DianaT1969 · 28/02/2021 08:33

Just don't make the 50/50 split easy for him. Insist (get your solicitor to do this) that he has her on days you know are inconvenient for him. If he likes watching sport, make sure he has her on a Saturday. If he works Mon-Fri make sure he has her 2-3 of those days.
Your reason if asked is that you are in training/higher education and have work lined up.
Be as firm as a rock on that. If any paid childcare is required on his days, make sure he's paying it.

DianaT1969 · 28/02/2021 08:34

Start as you mean to go on with this. No more 'easy' times and days for him from now on.

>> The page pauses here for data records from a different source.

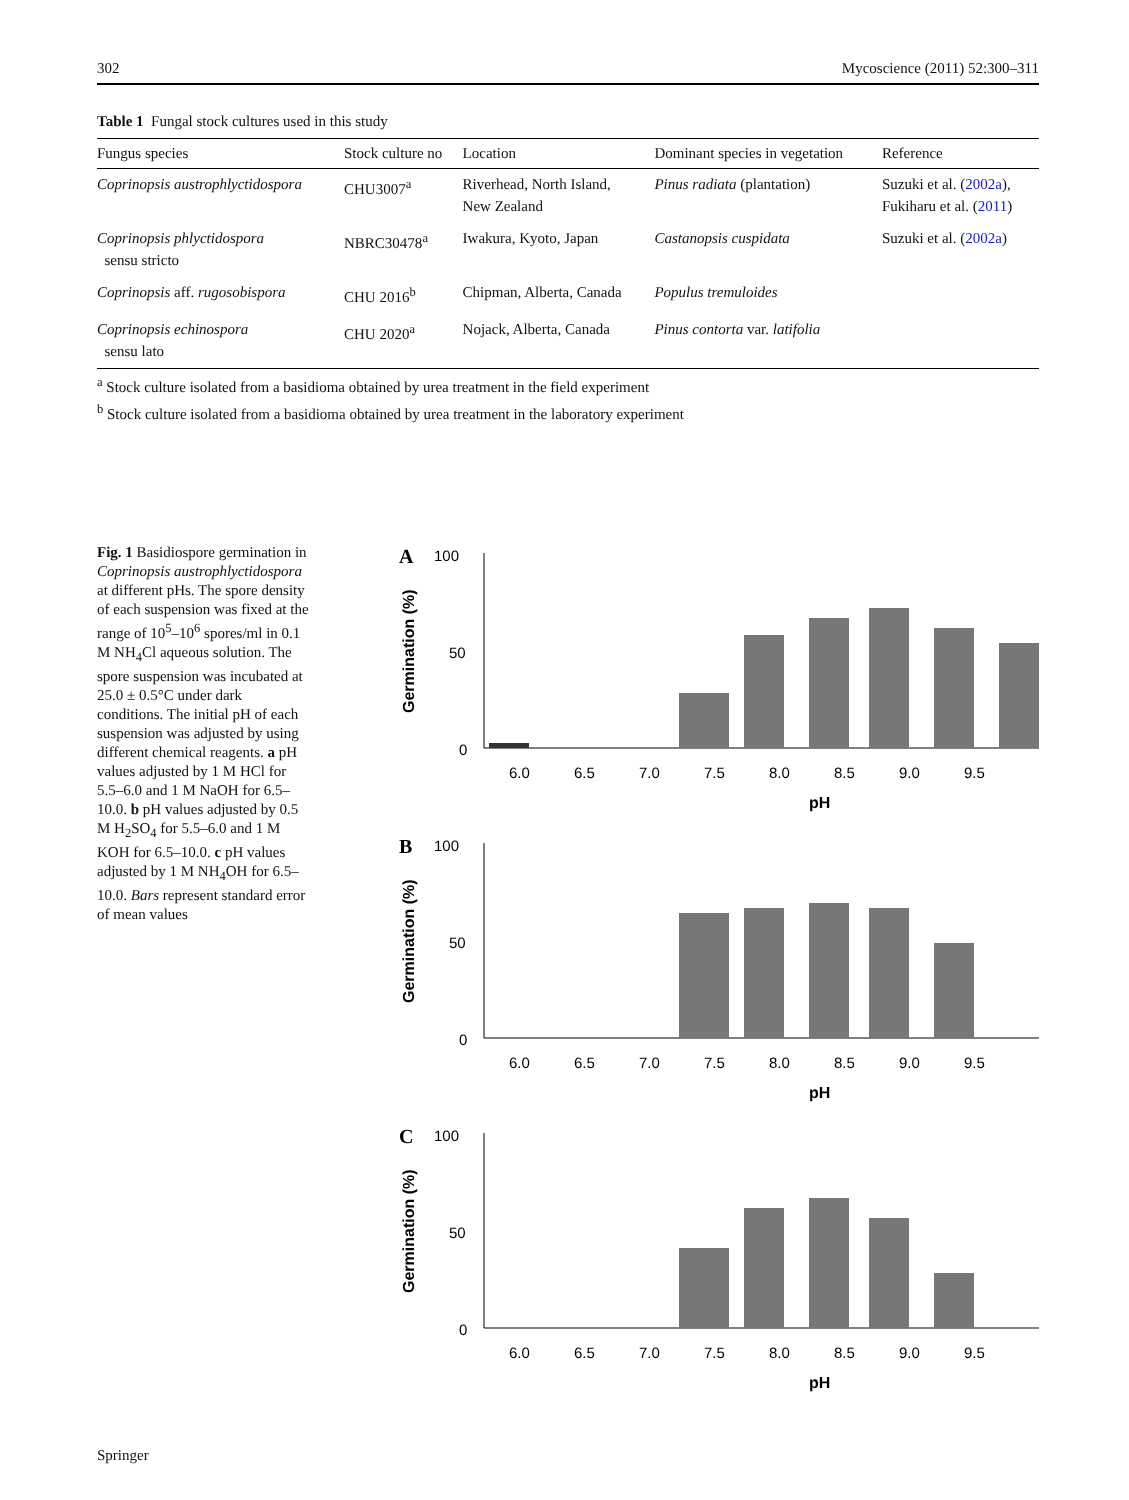302 Mycoscience (2011) 52:300–311
Table 1 Fungal stock cultures used in this study
| Fungus species | Stock culture no | Location | Dominant species in vegetation | Reference |
| --- | --- | --- | --- | --- |
| Coprinopsis austrophlyctidospora | CHU3007<sup>a</sup> | Riverhead, North Island, New Zealand | Pinus radiata (plantation) | Suzuki et al. ( 2002a ), Fukiharu et al. ( 2011 ) |
| Coprinopsis phlyctidospora sensu stricto | NBRC30478<sup>a</sup> | Iwakura, Kyoto, Japan | Castanopsis cuspidata | Suzuki et al. ( 2002a ) |
| Coprinopsis aff. rugosobispora | CHU 2016<sup>b</sup> | Chipman, Alberta, Canada | Populus tremuloides | |
| Coprinopsis echinospora sensu lato | CHU 2020<sup>a</sup> | Nojack, Alberta, Canada | Pinus contorta var. latifolia | |
<sup>a</sup> Stock culture isolated from a basidioma obtained by urea treatment in the field experiment
<sup>b</sup> Stock culture isolated from a basidioma obtained by urea treatment in the laboratory experiment
Fig. 1 Basidiospore germination in Coprinopsis austrophlyctidospora at different pHs. The spore density of each suspension was fixed at the range of 10<sup>5</sup>–10<sup>6</sup> spores/ml in 0.1 M NH<sub>4</sub>Cl aqueous solution. The spore suspension was incubated at 25.0 ± 0.5°C under dark conditions. The initial pH of each suspension was adjusted by using different chemical reagents. a pH values adjusted by 1 M HCl for 5.5–6.0 and 1 M NaOH for 6.5–10.0. b pH values adjusted by 0.5 M H<sub>2</sub>SO<sub>4</sub> for 5.5–6.0 and 1 M KOH for 6.5–10.0. c pH values adjusted by 1 M NH<sub>4</sub>OH for 6.5–10.0. Bars represent standard error of mean values
A
100
50
0
Germination (%)
6.0
6.5
7.0
7.5
8.0
8.5
9.0
9.5
pH
B
100
50
0
Germination (%)
6.0
6.5
7.0
7.5
8.0
8.5
9.0
9.5
pH
C
100
50
0
Germination (%)
6.0
6.5
7.0
7.5
8.0
8.5
9.0
9.5
pH
Springer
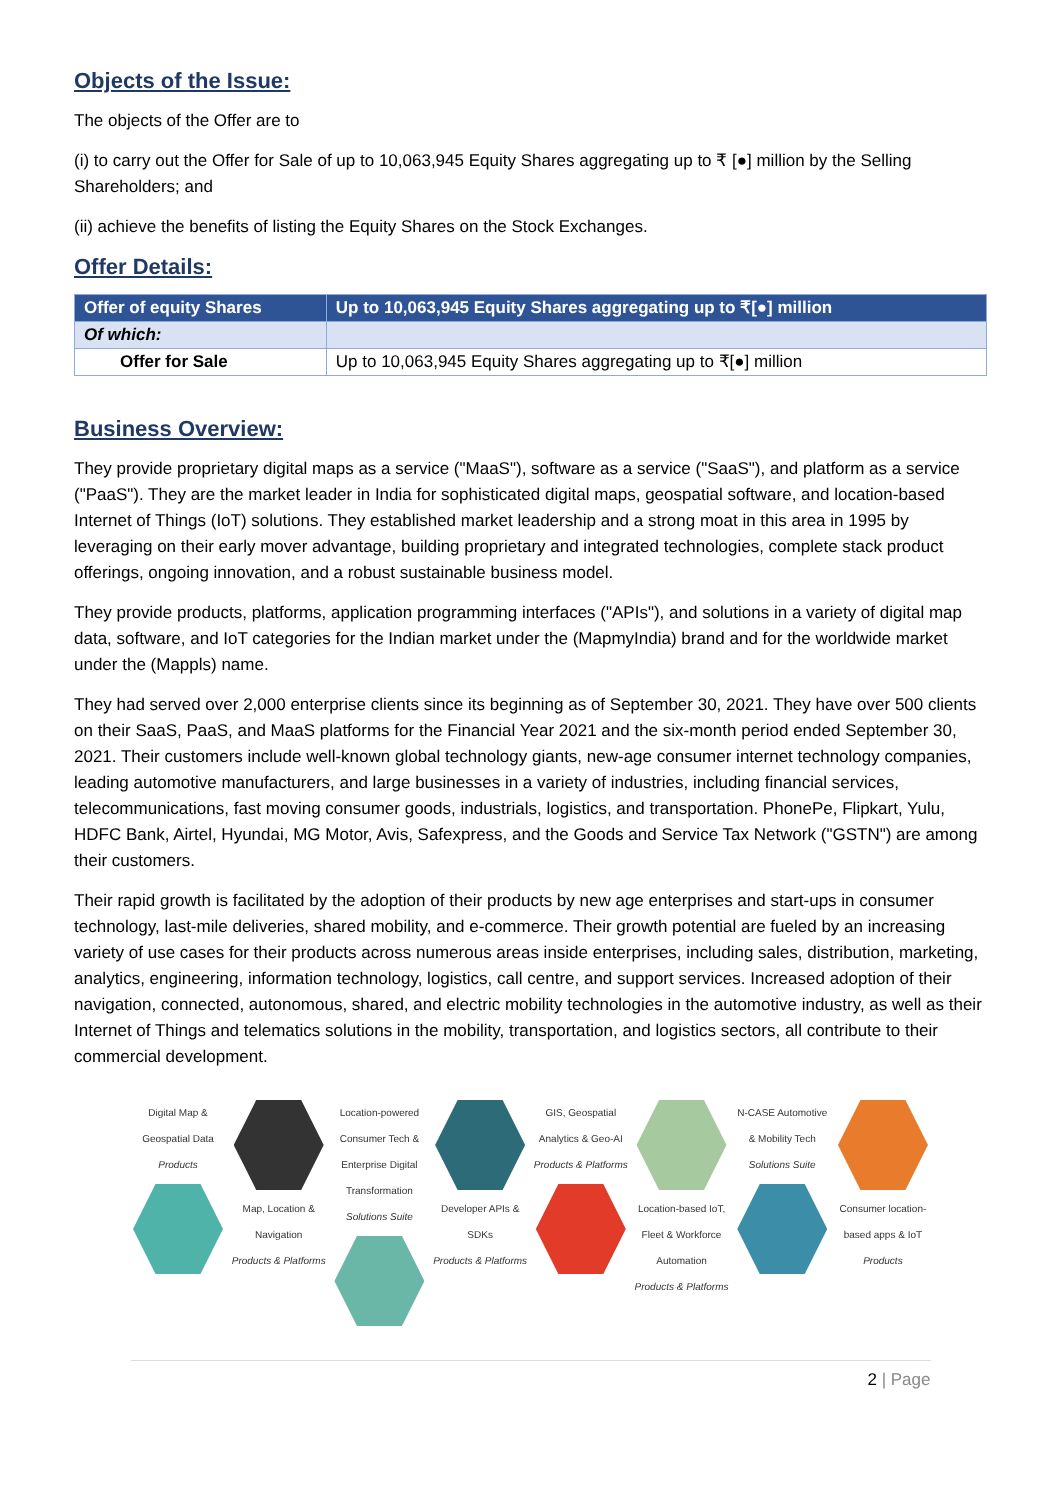Objects of the Issue:
The objects of the Offer are to
(i) to carry out the Offer for Sale of up to 10,063,945 Equity Shares aggregating up to ₹ [●] million by the Selling Shareholders; and
(ii) achieve the benefits of listing the Equity Shares on the Stock Exchanges.
Offer Details:
| Offer of equity Shares | Up to 10,063,945 Equity Shares aggregating up to ₹[●] million |
| Of which: | |
| Offer for Sale | Up to 10,063,945 Equity Shares aggregating up to ₹[●] million |
Business Overview:
They provide proprietary digital maps as a service ("MaaS"), software as a service ("SaaS"), and platform as a service ("PaaS"). They are the market leader in India for sophisticated digital maps, geospatial software, and location-based Internet of Things (IoT) solutions. They established market leadership and a strong moat in this area in 1995 by leveraging on their early mover advantage, building proprietary and integrated technologies, complete stack product offerings, ongoing innovation, and a robust sustainable business model.
They provide products, platforms, application programming interfaces ("APIs"), and solutions in a variety of digital map data, software, and IoT categories for the Indian market under the (MapmyIndia) brand and for the worldwide market under the (Mappls) name.
They had served over 2,000 enterprise clients since its beginning as of September 30, 2021. They have over 500 clients on their SaaS, PaaS, and MaaS platforms for the Financial Year 2021 and the six-month period ended September 30, 2021. Their customers include well-known global technology giants, new-age consumer internet technology companies, leading automotive manufacturers, and large businesses in a variety of industries, including financial services, telecommunications, fast moving consumer goods, industrials, logistics, and transportation. PhonePe, Flipkart, Yulu, HDFC Bank, Airtel, Hyundai, MG Motor, Avis, Safexpress, and the Goods and Service Tax Network ("GSTN") are among their customers.
Their rapid growth is facilitated by the adoption of their products by new age enterprises and start-ups in consumer technology, last-mile deliveries, shared mobility, and e-commerce. Their growth potential are fueled by an increasing variety of use cases for their products across numerous areas inside enterprises, including sales, distribution, marketing, analytics, engineering, information technology, logistics, call centre, and support services. Increased adoption of their navigation, connected, autonomous, shared, and electric mobility technologies in the automotive industry, as well as their Internet of Things and telematics solutions in the mobility, transportation, and logistics sectors, all contribute to their commercial development.
Digital Map & Geospatial Data
Products
Map, Location & Navigation
Products & Platforms
Location-powered Consumer Tech & Enterprise Digital Transformation
Solutions Suite
Developer APIs & SDKs
Products & Platforms
GIS, Geospatial Analytics & Geo-AI
Products & Platforms
Location-based IoT, Fleet & Workforce Automation
Products & Platforms
N-CASE Automotive & Mobility Tech
Solutions Suite
Consumer location-based apps & IoT
Products
2 | Page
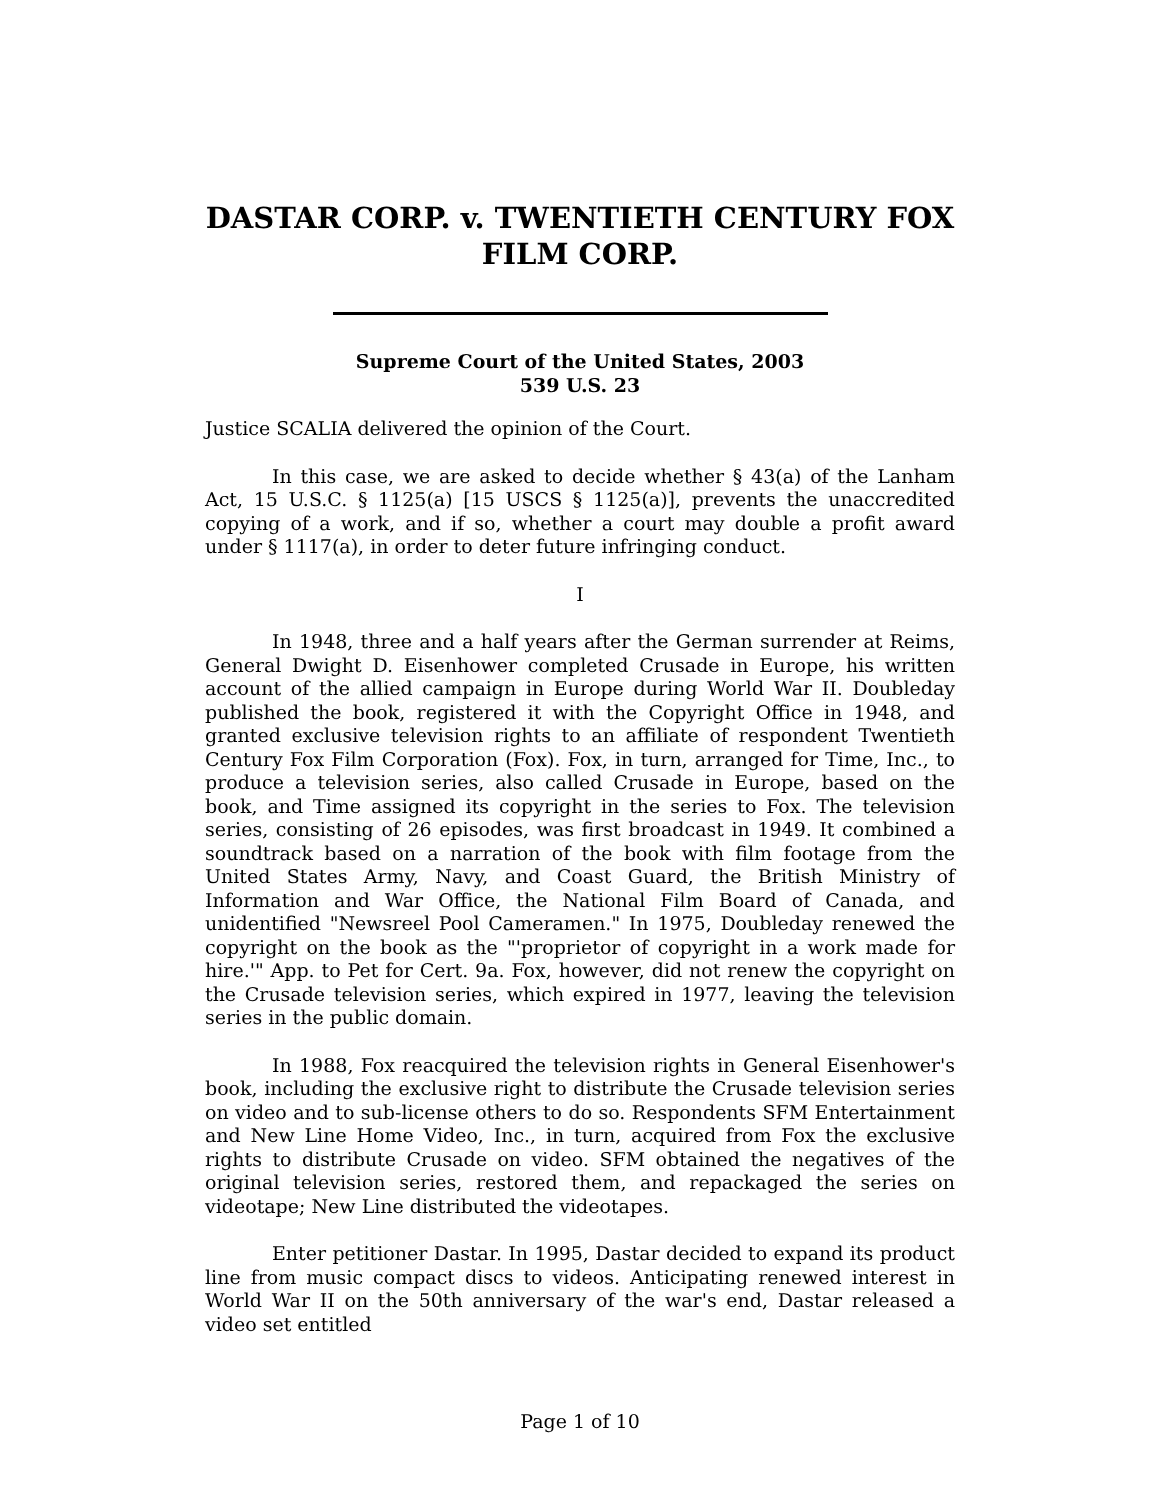DASTAR CORP. v. TWENTIETH CENTURY FOX FILM CORP.
Supreme Court of the United States, 2003
539 U.S. 23
Justice SCALIA delivered the opinion of the Court.
In this case, we are asked to decide whether § 43(a) of the Lanham Act, 15 U.S.C. § 1125(a) [15 USCS § 1125(a)], prevents the unaccredited copying of a work, and if so, whether a court may double a profit award under § 1117(a), in order to deter future infringing conduct.
I
In 1948, three and a half years after the German surrender at Reims, General Dwight D. Eisenhower completed Crusade in Europe, his written account of the allied campaign in Europe during World War II. Doubleday published the book, registered it with the Copyright Office in 1948, and granted exclusive television rights to an affiliate of respondent Twentieth Century Fox Film Corporation (Fox). Fox, in turn, arranged for Time, Inc., to produce a television series, also called Crusade in Europe, based on the book, and Time assigned its copyright in the series to Fox. The television series, consisting of 26 episodes, was first broadcast in 1949. It combined a soundtrack based on a narration of the book with film footage from the United States Army, Navy, and Coast Guard, the British Ministry of Information and War Office, the National Film Board of Canada, and unidentified "Newsreel Pool Cameramen." In 1975, Doubleday renewed the copyright on the book as the "'proprietor of copyright in a work made for hire.'" App. to Pet for Cert. 9a. Fox, however, did not renew the copyright on the Crusade television series, which expired in 1977, leaving the television series in the public domain.
In 1988, Fox reacquired the television rights in General Eisenhower's book, including the exclusive right to distribute the Crusade television series on video and to sub-license others to do so. Respondents SFM Entertainment and New Line Home Video, Inc., in turn, acquired from Fox the exclusive rights to distribute Crusade on video. SFM obtained the negatives of the original television series, restored them, and repackaged the series on videotape; New Line distributed the videotapes.
Enter petitioner Dastar. In 1995, Dastar decided to expand its product line from music compact discs to videos. Anticipating renewed interest in World War II on the 50th anniversary of the war's end, Dastar released a video set entitled
Page 1 of 10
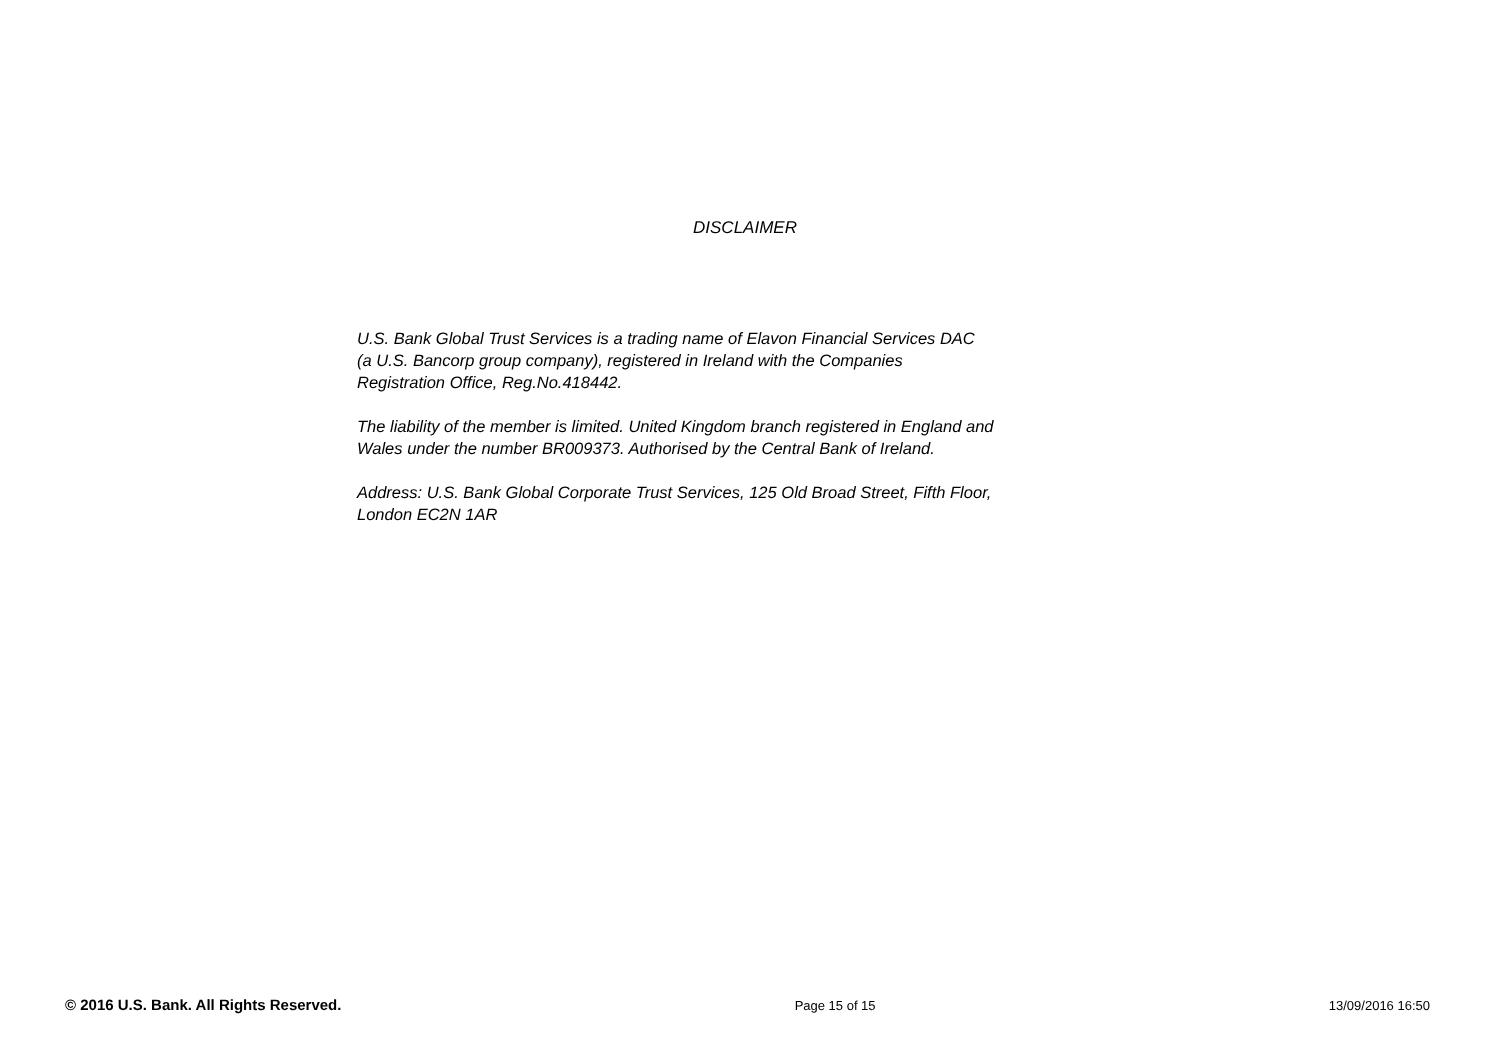DISCLAIMER
U.S. Bank Global Trust Services is a trading name of Elavon Financial Services DAC
(a U.S. Bancorp group company), registered in Ireland with the Companies
Registration Office, Reg.No.418442.
The liability of the member is limited. United Kingdom branch registered in England and
Wales under the number BR009373. Authorised by the Central Bank of Ireland.
Address: U.S. Bank Global Corporate Trust Services, 125 Old Broad Street, Fifth Floor,
London EC2N 1AR
© 2016 U.S. Bank. All Rights Reserved. Page 15 of 15 13/09/2016 16:50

Northpole23 · 28/02/2021 18:10

@pog100

Yes you are doing the right thing. There is no way continuing in this relationship was going to be in any way good for your child. I suspect he will quickly lose interest in having 50/50 responsibility anyway.
We really need to stop telling women that men lose interest in 50/50 some and I would say a great deal really don’t. No matter about times gone by more men want their kids more often. You only have to see family court how many especially abusive men try and get either full Custody or 50/50. It doesn’t always work but sometimes just sometimes these abusive types are particularly manipulative and will fool many people.

Yes it’s best to leave and I’m sorry you going through it. I still feel like that during contact but it’s a little easier but still difficult due to ex.